Research project

“Molecular epidemiology and pathogenesis mechanisms of methicillin-resistant Staphylococcus aureus: colonization, infection and nosocomial transmission, Argentina”

S. aureus is one of the more relevant human pathogens, both at the hospital and the community settings, due to its virulence and its great capacity of acquiring resistance to antibiotics (ATB), even though its natural reservoir is the human host, specifically in the nostrils. Thereby, exposure to S. aureus may go from colonization all the way up to fatal infection and this progression may be influenced by specific factors of the strain, the host or the transmission in the environment. Methicillin-resistant strains (MRSA), which are also resistant to all beta-lactam antibiotics (except anti-MRSA antibiotics), have become a main cause of hospital-associated infections (HA-MRSA) since the 60’s and currently, in many countries including Argentina, infection rates are higher than 50% leading to serious complications of antimicrobial therapy. In our country, this high infection rate was associated to the dissemination of an epidemic HA-MRSA clone, the Cordobes/Chilean (ST5-SCCmec I), which was identified in our laboratory.

In the beginning of the 90s’, MRSA started to have a main role in community-associated infections (CA-MRSA), which in some cases can lead to severe illness in previously healthy patients, without prior exposure to the hospital setting. CA-MRSA strains differ from HA-MRSA strains in various aspects, such as lack of multi-resistance to antibiotics, the presence of certain toxin coding genes (especially Panton Valentin Leukocydin, PVL) and small SCCmec (IV and V). Currently, these CA-MRSA strains are also responsible for hospital infections. This has a great impact on public health, if we consider that the hospitalized population is particularly vulnerable and that these strains are highly virulent, exhibit a high attack rate, are highly transmissible and possess the genetic potential to acquire multi-resistance to antibiotics. In this manner, CA-MRSA strains have a high potential to cause increased morbidity and mortality rates, which in turn is associated to a significant increase in health-related costs.

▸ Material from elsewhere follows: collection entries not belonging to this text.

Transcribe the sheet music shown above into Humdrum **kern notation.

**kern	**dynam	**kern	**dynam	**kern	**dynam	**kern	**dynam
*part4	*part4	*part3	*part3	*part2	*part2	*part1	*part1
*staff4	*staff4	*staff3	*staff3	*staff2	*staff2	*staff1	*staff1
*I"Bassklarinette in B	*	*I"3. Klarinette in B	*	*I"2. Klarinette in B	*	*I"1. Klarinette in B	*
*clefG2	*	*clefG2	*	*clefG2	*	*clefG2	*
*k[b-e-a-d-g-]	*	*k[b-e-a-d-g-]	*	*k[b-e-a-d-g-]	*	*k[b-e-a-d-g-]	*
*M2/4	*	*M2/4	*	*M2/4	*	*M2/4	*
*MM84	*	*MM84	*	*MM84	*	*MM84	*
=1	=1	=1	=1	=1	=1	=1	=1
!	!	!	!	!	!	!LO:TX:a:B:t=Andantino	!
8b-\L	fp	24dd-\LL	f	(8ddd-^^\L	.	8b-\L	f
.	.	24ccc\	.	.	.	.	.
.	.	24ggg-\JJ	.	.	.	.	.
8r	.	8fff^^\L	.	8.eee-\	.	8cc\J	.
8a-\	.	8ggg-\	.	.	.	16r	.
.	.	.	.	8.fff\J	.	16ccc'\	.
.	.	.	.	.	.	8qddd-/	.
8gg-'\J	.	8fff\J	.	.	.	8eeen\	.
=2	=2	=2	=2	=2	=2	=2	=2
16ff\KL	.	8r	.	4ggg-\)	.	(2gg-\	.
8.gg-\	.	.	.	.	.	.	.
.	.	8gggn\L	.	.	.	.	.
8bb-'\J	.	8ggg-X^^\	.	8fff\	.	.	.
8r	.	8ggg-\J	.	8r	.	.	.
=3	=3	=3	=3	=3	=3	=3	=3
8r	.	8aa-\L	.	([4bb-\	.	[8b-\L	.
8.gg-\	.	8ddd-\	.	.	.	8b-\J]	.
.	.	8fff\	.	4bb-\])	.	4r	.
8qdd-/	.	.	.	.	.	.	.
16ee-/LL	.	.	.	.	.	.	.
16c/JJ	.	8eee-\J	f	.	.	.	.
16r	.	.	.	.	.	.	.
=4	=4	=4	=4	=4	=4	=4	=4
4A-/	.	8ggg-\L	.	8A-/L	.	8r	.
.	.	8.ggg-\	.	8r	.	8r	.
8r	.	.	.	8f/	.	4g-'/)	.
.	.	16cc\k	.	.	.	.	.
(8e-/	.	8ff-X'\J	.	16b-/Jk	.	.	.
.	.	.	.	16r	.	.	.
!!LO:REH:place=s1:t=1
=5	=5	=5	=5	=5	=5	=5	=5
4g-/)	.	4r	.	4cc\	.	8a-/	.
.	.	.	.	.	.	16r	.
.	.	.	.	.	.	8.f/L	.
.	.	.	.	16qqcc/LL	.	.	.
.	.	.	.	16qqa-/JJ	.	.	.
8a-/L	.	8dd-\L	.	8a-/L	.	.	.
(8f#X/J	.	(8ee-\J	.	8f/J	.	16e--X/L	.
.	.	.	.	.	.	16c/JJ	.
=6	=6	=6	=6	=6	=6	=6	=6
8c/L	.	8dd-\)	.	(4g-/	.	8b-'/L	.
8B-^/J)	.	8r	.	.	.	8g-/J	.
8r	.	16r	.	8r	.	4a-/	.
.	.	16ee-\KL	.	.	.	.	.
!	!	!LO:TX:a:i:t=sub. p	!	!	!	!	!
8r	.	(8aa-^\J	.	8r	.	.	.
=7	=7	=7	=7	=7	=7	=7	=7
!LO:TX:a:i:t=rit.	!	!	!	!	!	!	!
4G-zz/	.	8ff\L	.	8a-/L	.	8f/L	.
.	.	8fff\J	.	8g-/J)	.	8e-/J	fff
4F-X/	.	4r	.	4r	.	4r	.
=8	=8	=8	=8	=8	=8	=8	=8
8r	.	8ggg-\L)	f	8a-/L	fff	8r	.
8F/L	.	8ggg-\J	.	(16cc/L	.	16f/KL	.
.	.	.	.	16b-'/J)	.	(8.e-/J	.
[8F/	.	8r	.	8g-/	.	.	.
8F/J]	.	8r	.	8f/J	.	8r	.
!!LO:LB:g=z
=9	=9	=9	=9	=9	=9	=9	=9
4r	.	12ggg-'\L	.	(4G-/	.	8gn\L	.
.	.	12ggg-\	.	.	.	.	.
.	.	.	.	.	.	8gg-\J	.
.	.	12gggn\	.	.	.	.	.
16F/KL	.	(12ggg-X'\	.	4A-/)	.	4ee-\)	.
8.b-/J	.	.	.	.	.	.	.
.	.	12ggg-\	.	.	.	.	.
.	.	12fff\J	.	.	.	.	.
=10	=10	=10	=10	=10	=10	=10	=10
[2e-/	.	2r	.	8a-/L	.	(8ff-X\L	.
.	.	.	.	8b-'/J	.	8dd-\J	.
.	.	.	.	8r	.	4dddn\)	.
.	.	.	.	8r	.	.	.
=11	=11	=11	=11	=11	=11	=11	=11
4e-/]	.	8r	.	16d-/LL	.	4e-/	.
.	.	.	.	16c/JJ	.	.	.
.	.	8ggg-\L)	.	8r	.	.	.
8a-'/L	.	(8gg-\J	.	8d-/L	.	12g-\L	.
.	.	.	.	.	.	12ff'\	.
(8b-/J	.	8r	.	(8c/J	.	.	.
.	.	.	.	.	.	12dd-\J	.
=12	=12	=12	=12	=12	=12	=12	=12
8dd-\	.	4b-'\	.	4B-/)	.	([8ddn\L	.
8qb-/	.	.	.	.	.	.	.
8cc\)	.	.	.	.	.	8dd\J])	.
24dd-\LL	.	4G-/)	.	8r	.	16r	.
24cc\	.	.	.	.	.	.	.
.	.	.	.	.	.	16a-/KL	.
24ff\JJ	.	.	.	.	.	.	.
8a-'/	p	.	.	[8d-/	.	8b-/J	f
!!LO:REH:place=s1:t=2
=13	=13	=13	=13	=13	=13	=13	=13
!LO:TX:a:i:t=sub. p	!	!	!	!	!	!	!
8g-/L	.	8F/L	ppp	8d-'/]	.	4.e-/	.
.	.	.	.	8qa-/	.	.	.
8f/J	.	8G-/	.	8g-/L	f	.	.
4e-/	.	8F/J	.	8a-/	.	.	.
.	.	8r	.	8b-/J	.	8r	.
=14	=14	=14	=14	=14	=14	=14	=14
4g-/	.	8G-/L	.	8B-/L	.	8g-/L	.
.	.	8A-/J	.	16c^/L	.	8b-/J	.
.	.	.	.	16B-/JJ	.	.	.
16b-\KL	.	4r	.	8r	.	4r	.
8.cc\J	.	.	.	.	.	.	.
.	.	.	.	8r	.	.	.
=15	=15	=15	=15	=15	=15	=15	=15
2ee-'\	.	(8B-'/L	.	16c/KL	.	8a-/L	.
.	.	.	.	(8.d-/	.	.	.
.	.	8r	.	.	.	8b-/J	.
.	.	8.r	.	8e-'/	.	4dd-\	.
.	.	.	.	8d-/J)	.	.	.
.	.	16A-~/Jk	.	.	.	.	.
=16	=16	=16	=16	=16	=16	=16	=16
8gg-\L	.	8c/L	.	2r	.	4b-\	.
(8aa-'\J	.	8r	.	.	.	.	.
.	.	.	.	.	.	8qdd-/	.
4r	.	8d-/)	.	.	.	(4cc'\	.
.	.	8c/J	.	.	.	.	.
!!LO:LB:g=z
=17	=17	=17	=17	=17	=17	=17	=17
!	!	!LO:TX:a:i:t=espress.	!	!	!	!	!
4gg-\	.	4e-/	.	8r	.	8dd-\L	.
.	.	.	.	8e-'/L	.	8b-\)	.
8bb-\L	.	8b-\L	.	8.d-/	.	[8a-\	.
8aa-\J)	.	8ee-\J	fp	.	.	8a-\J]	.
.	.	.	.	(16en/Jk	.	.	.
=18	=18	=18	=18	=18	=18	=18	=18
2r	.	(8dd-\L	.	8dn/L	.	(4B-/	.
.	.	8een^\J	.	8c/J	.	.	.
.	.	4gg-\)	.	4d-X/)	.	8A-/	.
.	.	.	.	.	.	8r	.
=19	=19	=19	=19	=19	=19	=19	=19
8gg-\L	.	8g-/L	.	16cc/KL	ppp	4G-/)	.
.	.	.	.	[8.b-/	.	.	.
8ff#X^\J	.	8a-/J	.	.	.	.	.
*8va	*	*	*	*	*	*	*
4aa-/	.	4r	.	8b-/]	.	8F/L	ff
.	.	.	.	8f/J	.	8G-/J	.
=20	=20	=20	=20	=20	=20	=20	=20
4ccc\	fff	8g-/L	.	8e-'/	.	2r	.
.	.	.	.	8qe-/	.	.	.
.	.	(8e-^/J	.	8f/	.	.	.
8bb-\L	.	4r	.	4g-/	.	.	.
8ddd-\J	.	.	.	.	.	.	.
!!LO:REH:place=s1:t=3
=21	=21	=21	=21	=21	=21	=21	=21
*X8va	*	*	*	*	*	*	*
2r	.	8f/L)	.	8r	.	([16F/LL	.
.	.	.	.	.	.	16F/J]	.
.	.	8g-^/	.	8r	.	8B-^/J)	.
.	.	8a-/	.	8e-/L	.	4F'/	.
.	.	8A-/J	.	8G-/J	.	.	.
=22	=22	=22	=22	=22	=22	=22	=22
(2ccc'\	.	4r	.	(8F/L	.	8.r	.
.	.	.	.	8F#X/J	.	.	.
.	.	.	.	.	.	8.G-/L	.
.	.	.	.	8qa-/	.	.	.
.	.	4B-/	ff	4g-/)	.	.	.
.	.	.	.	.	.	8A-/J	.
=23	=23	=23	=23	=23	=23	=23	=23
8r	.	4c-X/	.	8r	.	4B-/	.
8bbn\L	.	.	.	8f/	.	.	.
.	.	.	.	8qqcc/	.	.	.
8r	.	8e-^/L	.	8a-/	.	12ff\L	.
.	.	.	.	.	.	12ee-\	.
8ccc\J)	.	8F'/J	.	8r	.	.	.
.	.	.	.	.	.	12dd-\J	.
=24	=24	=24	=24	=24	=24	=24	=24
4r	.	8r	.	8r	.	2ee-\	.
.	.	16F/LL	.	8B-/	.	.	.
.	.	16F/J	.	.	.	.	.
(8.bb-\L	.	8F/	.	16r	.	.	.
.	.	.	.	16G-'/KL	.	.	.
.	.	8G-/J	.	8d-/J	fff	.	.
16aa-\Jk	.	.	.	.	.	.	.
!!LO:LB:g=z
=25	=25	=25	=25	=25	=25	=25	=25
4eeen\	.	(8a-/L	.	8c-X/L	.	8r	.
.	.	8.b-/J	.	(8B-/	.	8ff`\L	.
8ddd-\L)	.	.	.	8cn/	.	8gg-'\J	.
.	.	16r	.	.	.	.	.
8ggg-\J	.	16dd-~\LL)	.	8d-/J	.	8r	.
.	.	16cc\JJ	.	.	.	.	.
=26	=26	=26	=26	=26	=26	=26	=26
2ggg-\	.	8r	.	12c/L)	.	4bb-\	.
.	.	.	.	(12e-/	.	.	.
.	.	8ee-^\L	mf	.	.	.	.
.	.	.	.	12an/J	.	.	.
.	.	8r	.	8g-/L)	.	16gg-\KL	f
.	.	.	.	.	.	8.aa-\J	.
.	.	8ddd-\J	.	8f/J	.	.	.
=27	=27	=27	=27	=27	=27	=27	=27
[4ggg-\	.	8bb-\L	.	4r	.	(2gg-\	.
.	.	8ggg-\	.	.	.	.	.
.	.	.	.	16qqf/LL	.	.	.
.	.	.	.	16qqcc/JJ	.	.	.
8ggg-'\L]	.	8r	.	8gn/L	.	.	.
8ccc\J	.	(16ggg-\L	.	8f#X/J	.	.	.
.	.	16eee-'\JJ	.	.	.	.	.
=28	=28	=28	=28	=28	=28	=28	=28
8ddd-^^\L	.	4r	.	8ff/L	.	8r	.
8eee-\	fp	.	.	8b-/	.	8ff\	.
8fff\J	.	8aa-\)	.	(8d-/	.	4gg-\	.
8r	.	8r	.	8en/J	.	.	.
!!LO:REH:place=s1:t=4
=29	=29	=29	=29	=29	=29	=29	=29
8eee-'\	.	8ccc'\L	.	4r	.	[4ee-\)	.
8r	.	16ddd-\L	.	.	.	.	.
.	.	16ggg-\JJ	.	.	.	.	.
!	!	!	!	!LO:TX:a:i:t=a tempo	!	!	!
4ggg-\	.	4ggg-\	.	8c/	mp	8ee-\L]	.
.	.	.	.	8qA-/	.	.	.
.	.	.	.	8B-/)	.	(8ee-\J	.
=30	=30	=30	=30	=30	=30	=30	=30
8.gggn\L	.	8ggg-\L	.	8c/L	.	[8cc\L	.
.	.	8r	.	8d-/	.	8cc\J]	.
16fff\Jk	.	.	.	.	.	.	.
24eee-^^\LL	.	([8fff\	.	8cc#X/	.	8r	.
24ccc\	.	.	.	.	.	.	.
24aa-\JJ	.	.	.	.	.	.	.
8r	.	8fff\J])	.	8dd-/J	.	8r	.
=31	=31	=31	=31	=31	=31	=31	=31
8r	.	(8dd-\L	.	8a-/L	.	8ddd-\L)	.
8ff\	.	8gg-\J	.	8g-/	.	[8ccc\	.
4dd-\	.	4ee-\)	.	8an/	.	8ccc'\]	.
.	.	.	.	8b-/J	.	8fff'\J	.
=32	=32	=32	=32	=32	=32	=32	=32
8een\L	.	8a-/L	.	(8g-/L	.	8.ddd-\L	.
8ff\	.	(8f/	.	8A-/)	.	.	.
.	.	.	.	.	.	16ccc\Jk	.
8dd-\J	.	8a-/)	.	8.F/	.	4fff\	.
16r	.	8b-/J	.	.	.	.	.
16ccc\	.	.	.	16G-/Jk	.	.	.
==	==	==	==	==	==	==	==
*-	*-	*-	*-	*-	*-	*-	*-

Through molecular surveys of S. aureus infections, we have identified epidemic MRSA clones disseminated both in the hospital setting (epidemic clone HA-MRSA Cordobes/Chilean, ST5-SCCmec I) as well as in the community setting (CA-MRSA PVL+, ST5-IV). This study was carried out first in Cordoba and then in the rest of the country in collaboration with the Instituto Carlos G. Malbran-INEI. In the current stage of this project, we aim to determine the molecular evolution of MRSA infections in our country as well as the effect of CA-MRSA strains compared with HA-MRSA and MSSA in colonization and hospital transmission. This way, we will evaluate colonization as a possible reservoir of this epidemic, analyzing the effect of CA-MRSA strains dissemination in the community as well as their transmission into the hospital setting. Our aim is to contribute to control MRSA dissemination both at the hospital and community settings, leading to decreased MRSA incidence infection rates, an improvement in our health standards and finally a reduction in hospital costs. Additionally, the characterization of the pathogenic features of local MRSA clones at the molecular level will be a valuable tool to design successful therapeutic strategies.